Möge das Weh der Erde dir leicht sein. –

 

Und die Nonne Serapha fand die Kraft, ihren heiligen Namen am Altar wieder in Gottes Güte zurückzugeben.

Ihre Füße fanden allmählich die festen erdruhenden Schritte, ihre Hände den sichern Griff zu den Dingen des Alltags, ihre Augen erblühten im tiefen Erschauen der unerschöpflichen Schönheitsfülle, die im Diesseits der Welt wie in einem Spiegelbilde die Herrlichkeit des Jenseits widerstrahlt und durch ihre Nähe und Greifbarkeit dem Menschen gleichsam ein Stück der Gottheit fühlbar in die Hände gibt.
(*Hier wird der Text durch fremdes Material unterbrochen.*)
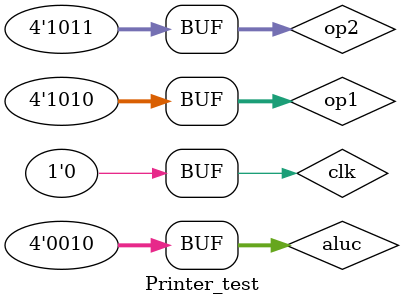
<source format=v>
`timescale 1ns/1ps
`include "ALU_Print.v"

module Printer_test();
    reg [3:0] op1;
    reg [3:0] op2;
    reg [3:0] aluc;

    wire [3:0] res;
    
    reg clk = 0;
    
    Printer p1( {op1, op2}, clk, aluc, res);

    initial begin 
        $dumpfile("Printer.vcd");
        $dumpvars;

        op1 = 4'b1010;
        op2 = 4'b1011;
        aluc = 4'b0010;
        clk = ~clk;

        #100 
        clk = ~clk;
    end
endmodule
</source>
Sie ging einher, ein Mensch unter Menschen. Alles Flammende in ihr gereinigt und durchseelt von der Lauterkeit des keuschen Liebesdienstes zu den Füßen der Gottheit. Und als sie an dem goldenen Becher der Lust, den die Minne des Lebens dem schwer beladenen Pilger der Erde zu Labsal und Aufschwung zu reichen hat – sich von seligsten Berauschungen erdenthoben zu den Gefilden paradiesischer Entzückungen fortgerissen fühlte, blieb ihr, umhüllt vom flammenden Purpurmantel der glühenden Mannesleidenschaft, in der letzten ruhenden Stille ihres Wesens die reine, schattende Kühle der gottdurchwehten Andacht, daß sie wie ein kristallner Kelch den glühenden Odem des Lebens in sich aufnehmen konnte, ohne jede Versehrung der heiligen Schwelle, an der Mensch und Tier sich einen kurzen gefährlichen Augenblick begegnen, jener kurze, von hinreißenden Seligkeiten beladene, von tödlichen Entscheidungen umflammte Augenblick, der Mann und Weib zu allen Himmeln und Höhen tragen und halten kann – oder sie für immer an die giftschwangeren Niederungen des Nur-Erdenhaften bindet. –

Und als das Kindlein geboren war, blühte Frau Marias Angesicht in jener unirdischen Menschenschöne, wie sie die Meister langer Zeiten in ihren Bildern in kniender Ehrfurcht vor der rührenden Keusche des Mysteriums des Weibes über die Erde hingestreut haben. Des uralten ewig jungen Mysteriums des Muttertums, in dem Himmel und Erde sich immer wieder neu verbinden, um immer wieder das süßeste aller Wunder – das Kind, zu erzeugen.